» AIM OF THE EXERCISE:
Retype the passage below on K-means and PDDP clustering word for word, from its first line to its last.

» DOCUMENT EXCERPT:
K-means is probably the most celebrated and widely used clustering technique;
hence it is the best representative of the class of iterative centroid-based divisive
algorithms. On the other hand, PDDP is a recently proposed technique ([4-7]). It is
representative of the non-iterative techniques based upon the Singular Value
Decomposition (SVD) of a matrix built from the data-set.
The objective of this paper is twofold:
• compare the clustering performance of bisecting K-means and PDDP;
• analyze the dynamic behavior of the K-means iterative algorithm.
In the existing literature, both these issues have been considered only empirically.
The performance of PDDP and K-means have been recently studied, and have been
reported to be somehow similar, on the basis of a few application examples ([4-7]). As
for K-means behavior, the main theoretical result known so far is [16], where it is shown
that the K-means iterative procedure is guaranteed to converge; however, nothing is said
about “where” and “how” it converges.

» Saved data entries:

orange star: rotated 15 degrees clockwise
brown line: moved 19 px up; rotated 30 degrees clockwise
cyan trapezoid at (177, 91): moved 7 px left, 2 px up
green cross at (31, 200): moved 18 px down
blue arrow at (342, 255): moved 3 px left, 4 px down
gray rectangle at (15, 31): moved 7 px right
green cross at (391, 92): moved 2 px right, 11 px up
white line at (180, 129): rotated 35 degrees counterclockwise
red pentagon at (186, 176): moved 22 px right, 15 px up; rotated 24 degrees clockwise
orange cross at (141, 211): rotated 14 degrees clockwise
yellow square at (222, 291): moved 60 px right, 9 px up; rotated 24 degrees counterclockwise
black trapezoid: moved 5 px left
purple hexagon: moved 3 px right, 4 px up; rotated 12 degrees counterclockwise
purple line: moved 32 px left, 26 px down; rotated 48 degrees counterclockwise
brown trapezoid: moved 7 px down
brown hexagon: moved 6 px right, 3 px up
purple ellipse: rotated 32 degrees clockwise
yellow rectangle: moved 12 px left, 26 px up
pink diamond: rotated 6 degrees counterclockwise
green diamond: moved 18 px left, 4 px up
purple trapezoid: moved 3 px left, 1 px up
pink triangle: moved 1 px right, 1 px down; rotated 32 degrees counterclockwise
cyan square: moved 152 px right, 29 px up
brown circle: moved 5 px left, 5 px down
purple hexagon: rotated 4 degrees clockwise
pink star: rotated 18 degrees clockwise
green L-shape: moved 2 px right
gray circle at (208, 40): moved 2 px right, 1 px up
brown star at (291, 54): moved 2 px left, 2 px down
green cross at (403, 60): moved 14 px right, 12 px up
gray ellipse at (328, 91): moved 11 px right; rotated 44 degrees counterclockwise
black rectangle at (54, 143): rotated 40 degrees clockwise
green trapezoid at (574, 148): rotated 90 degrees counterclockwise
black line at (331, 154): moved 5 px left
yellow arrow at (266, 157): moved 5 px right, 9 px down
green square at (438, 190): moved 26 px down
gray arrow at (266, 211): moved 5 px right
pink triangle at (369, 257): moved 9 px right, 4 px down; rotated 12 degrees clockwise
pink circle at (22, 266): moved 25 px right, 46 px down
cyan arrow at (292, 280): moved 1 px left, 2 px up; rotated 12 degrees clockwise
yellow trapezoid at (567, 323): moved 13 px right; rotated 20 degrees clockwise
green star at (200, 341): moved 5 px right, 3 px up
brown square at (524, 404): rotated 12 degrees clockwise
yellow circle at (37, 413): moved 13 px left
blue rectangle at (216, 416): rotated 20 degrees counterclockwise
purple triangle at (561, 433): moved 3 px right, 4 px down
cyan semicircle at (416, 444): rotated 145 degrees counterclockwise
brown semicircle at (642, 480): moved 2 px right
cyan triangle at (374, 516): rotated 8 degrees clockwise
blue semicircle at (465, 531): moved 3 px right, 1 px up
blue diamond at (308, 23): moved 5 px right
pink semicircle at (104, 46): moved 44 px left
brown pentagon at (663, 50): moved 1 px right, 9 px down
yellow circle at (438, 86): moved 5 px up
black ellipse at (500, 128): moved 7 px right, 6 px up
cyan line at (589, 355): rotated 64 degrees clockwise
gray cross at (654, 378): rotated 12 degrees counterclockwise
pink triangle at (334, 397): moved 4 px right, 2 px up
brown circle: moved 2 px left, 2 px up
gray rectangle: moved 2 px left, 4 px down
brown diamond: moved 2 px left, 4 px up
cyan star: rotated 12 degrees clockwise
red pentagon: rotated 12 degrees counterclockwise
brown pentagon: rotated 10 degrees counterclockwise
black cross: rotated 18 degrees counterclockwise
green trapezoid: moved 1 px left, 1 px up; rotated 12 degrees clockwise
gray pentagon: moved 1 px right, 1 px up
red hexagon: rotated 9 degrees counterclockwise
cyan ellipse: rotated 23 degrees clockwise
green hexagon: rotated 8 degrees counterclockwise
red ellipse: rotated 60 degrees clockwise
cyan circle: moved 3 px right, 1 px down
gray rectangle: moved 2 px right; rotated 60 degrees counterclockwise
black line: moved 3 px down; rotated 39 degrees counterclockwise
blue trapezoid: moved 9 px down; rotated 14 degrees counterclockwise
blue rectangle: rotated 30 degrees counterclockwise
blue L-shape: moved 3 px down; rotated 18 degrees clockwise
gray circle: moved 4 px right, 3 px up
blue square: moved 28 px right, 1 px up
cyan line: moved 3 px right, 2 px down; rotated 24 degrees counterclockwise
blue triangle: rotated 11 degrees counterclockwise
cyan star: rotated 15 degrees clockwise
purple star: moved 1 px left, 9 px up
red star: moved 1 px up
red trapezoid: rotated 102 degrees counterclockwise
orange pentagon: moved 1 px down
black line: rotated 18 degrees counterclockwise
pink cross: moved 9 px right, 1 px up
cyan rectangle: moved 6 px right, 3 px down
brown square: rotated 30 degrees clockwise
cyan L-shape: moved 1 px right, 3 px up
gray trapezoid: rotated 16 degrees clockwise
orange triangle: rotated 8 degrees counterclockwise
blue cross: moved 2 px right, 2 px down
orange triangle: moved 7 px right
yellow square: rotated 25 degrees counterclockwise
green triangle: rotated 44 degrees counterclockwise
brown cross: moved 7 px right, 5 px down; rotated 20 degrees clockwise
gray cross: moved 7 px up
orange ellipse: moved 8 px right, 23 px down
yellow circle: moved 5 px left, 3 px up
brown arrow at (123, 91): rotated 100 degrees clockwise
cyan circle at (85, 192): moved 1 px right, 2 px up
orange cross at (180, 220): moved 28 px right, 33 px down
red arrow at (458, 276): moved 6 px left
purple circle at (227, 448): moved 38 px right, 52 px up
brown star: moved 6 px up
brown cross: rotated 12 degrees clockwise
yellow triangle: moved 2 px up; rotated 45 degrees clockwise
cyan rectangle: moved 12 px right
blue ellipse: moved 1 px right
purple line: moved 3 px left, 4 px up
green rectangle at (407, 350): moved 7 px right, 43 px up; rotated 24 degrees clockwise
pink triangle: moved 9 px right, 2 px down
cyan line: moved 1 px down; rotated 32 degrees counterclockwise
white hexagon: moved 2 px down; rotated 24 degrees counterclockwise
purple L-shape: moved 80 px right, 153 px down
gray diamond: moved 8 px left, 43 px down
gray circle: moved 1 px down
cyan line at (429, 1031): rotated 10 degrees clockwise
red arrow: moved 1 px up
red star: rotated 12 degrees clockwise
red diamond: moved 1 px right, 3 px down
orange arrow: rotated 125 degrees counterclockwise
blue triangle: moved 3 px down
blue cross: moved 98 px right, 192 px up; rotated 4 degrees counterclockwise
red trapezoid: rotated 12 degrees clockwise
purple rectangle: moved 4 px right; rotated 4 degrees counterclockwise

» WRITTEN RESPONSE:
K-means is probably the most celebrated and widely used clustering technique;
hence it is the best representative of the class of iterative centroid-based divisive
algorithms. On the other hand, PDDP is a recently proposed technique ([4-7]). It is
representative of the non-iterative techniques based upon the Singular Value
Decomposition (SVD) of a matrix built from the data-set.
The objective of this paper is twofold:
• compare the clustering performance of bisecting K-means and PDDP;
• analyze the dynamic behavior of the K-means iterative algorithm.
In the existing literature, both these issues have been considered only empirically.
The performance of PDDP and K-means have been recently studied, and have been
reported to be somehow similar, on the basis of a few application examples ([4-7]). As
for K-means behavior, the main theoretical result known so far is [16], where it is shown
that the K-means iterative procedure is guaranteed to converge; however, nothing is said
about “where” and “how” it converges.